The aim of our show is to give young people in Scouting and Guiding the opportunity to experience all aspects of performance skills including singing, dancing, acting, comedy and also promoting traditional scouting values whilst performing in an amateur theatrical environment. This process over the years has enabled young people and adults to develop their confidence, self-esteem, commitment, team working skills, improve their social skills by making new friends, and also enhance their sense of community by providing entertainment to the public and to the borough of Corby by representing their town and also Scouting and Guiding in Glendon District.
History of Gang shows
The idea of the Gang show comes from a man called Ralph Reader CBE who wrote, produced and
directed the first Gang show in London in 1932. At that time Ralph Reader was a British actor,
producer and choreographer who was very active in the Scouting Movement. The production of the
London Gang show which was entitled ‘The Gang’s All Here’, was a mixture of sketches, songs and
dance numbers that’s initial aim was to raise funds. The public and the critics were hugely impressed
so much so that the following year Ralph Reader created the production of ‘The Gang Comes Back’

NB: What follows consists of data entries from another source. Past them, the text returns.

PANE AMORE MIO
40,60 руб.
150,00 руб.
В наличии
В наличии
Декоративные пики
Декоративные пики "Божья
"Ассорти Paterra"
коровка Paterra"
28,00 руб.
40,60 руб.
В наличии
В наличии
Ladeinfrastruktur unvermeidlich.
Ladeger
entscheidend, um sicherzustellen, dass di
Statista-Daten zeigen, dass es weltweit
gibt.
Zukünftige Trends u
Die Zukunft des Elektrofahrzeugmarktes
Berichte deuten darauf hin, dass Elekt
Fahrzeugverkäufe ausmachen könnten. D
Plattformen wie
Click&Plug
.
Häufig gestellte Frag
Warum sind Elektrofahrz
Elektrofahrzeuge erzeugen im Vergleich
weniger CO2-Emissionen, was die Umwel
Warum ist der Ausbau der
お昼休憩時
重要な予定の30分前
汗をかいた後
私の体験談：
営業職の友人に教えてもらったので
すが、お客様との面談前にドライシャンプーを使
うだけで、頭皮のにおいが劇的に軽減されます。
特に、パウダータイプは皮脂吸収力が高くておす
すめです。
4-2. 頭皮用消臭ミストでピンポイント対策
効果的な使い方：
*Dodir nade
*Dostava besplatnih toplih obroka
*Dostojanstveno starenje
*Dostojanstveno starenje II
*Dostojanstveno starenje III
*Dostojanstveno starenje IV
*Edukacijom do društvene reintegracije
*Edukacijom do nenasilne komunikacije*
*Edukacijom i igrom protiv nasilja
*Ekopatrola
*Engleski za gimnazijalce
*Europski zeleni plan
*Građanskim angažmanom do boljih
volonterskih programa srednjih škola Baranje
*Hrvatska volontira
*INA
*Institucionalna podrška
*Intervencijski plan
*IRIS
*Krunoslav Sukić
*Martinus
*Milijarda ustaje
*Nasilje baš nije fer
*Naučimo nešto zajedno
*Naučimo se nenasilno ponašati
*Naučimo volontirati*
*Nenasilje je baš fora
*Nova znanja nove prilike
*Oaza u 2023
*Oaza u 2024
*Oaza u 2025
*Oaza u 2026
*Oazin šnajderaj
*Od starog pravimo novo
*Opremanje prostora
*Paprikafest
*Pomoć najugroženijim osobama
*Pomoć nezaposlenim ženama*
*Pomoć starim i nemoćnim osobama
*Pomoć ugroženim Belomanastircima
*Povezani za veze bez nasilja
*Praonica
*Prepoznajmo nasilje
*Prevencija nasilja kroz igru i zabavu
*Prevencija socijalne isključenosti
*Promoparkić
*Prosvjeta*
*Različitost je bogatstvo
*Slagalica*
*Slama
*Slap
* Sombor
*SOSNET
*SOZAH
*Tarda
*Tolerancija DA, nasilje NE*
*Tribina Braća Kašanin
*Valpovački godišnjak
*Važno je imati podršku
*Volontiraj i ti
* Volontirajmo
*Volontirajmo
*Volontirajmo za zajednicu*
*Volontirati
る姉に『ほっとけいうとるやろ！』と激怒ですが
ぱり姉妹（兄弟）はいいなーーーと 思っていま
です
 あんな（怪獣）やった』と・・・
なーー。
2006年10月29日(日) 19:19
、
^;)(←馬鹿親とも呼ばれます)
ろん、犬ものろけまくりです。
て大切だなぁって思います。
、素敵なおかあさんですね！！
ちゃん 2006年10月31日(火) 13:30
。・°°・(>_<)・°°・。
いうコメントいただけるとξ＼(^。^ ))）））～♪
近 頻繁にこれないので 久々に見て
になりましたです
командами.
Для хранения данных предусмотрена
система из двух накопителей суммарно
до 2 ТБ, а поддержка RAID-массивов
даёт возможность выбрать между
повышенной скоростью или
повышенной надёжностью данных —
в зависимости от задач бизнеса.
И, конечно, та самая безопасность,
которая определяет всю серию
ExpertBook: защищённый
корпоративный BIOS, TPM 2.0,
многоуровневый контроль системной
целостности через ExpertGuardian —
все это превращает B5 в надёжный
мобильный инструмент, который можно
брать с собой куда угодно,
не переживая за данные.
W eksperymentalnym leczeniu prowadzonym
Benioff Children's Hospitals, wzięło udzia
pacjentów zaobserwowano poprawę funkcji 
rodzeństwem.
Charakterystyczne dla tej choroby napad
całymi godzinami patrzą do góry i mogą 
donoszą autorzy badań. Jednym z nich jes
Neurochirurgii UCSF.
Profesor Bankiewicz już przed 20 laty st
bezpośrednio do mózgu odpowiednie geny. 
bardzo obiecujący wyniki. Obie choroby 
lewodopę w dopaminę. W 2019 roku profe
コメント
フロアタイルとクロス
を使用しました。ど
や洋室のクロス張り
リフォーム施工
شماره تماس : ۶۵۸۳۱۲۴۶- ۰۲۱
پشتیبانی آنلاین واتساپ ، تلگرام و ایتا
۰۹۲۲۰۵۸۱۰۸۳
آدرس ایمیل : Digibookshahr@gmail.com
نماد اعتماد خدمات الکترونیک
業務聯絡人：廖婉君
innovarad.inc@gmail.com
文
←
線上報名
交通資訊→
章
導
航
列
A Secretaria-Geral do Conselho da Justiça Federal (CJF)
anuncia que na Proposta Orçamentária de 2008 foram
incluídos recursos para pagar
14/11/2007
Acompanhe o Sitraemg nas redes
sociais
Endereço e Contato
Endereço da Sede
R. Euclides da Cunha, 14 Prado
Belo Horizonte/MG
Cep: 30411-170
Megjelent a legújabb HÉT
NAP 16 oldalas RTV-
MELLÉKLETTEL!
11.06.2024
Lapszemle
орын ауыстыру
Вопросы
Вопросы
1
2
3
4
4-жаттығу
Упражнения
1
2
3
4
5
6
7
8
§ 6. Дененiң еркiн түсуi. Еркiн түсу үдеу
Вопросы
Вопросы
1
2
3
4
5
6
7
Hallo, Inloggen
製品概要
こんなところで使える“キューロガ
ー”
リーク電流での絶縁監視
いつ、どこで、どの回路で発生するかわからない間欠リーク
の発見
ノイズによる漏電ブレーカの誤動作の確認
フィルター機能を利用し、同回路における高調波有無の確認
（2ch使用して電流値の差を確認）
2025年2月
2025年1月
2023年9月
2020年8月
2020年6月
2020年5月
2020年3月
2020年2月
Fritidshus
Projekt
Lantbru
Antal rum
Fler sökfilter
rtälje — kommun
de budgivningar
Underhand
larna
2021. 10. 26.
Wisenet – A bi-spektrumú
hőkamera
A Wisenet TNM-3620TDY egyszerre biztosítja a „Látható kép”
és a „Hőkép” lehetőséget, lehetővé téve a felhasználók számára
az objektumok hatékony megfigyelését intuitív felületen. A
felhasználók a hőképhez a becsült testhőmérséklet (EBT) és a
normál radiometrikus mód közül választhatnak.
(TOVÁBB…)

which was a huge success ending up in hundreds being turned away and from that moment on the
public referred the shows as ‘The Gang show’ which is where the concept was created. The
Gang shows are like any other theatrical production except the stars of the show were solely
volunteers and nine times out of ten the boys dressed up as girls! Ralph Reader then went on
to write a lot of the material that you see in Gang shows today especially the signature song of
‘On the Crest of a Wave’ that is featured in most Gang shows around the world that are based on
the original concept of the London Gang show in 1932.
Ralph Reader decided that the cast members should be organised as a Scout Troop which then lead to the Troop wanting an identifying feature which was then decided to be the red scarf/necker, which has now become a worldwide symbol of Gangshows and to distinguish one show from another it was decided that the name of the show would go through the initials GS and be embroidered in gold writing on the back of the red scarf.
Corby Gang show
Corby Gang show were lucky enough to be awarded our red scarf by Ralph Reader himself in 1962 and we have held onto it since with pride. We were proud to be asked in 2011 to introduce the concept of Gang shows to the Danish members of the Scout Association. Whilst rehearsing for our own show in the UK video clips were being shared with our scouting friends in Denmark for them to rehearse to, so that when the Corby Gang arrived in Denmark we had 3 days to pull together a fully integrated show – Denmark’s first ever Gang show in their country. We have since maintained the connection and have produced a further Danish Gang show that happened in 2013 and we hope to continue to support Danish Gang shows in years to come – this strengthens and maintains the links and friendships that arise from Gang shows.